- _Action item_: Where the line containing "അഭിമാനമായി വീണ്ടും" appears in the records below, begin there and repeat each line exactly through the final one, dropping all pictures.
(Raw data)
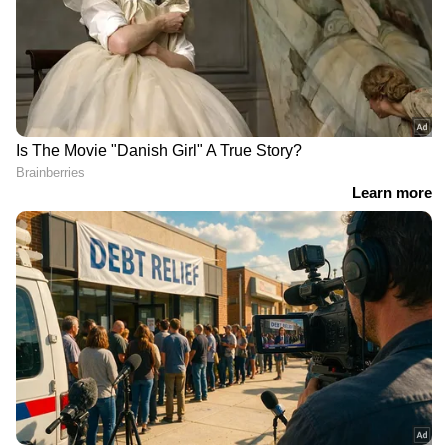
DOWNLOAD APP
RECOMMENDED STORIES
അഭിമാനമായി വീണ്ടും
നീറ്റ് യുജി പരീക്ഷയിൽ
മലയാളി, ഡോ. നികിത
അടിമുടി
ഹരിക്ക് ഇരട്ട ഫെലോഷിപ്പ്
മാറ്റംകൊണ്ടുവരാൻ കേന്ദ്ര
നേട്ടം, ഗൂഗിൾ എഐ
സർക്കാർ; ഉയർന്ന
ഫെലോഷിപ്പും അഡ്വാൻസ്
പ്രായപരിധി വന്നേക്കും
എച്ച്ഇ സീനിയർ
ഫെലോഷിപ്പും സ്വന്തമാക്കി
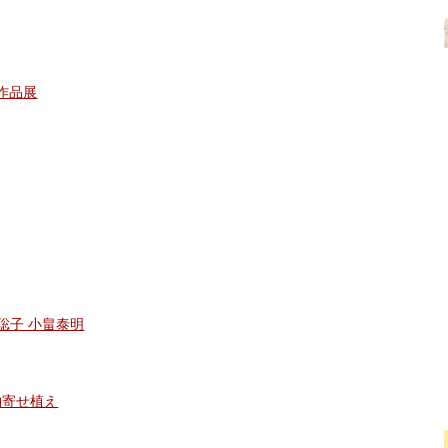
AN作品展
聡子 小畠泰明
物寄せ植え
(End Raw data)
- _Expected output_:
അഭിമാനമായി വീണ്ടും
നീറ്റ് യുജി പരീക്ഷയിൽ
മലയാളി, ഡോ. നികിത
അടിമുടി
ഹരിക്ക് ഇരട്ട ഫെലോഷിപ്പ്
മാറ്റംകൊണ്ടുവരാൻ കേന്ദ്ര
നേട്ടം, ഗൂഗിൾ എഐ
സർക്കാർ; ഉയർന്ന
ഫെലോഷിപ്പും അഡ്വാൻസ്
പ്രായപരിധി വന്നേക്കും
എച്ച്ഇ സീനിയർ
ഫെലോഷിപ്പും സ്വന്തമാക്കി
AN作品展
聡子 小畠泰明
物寄せ植え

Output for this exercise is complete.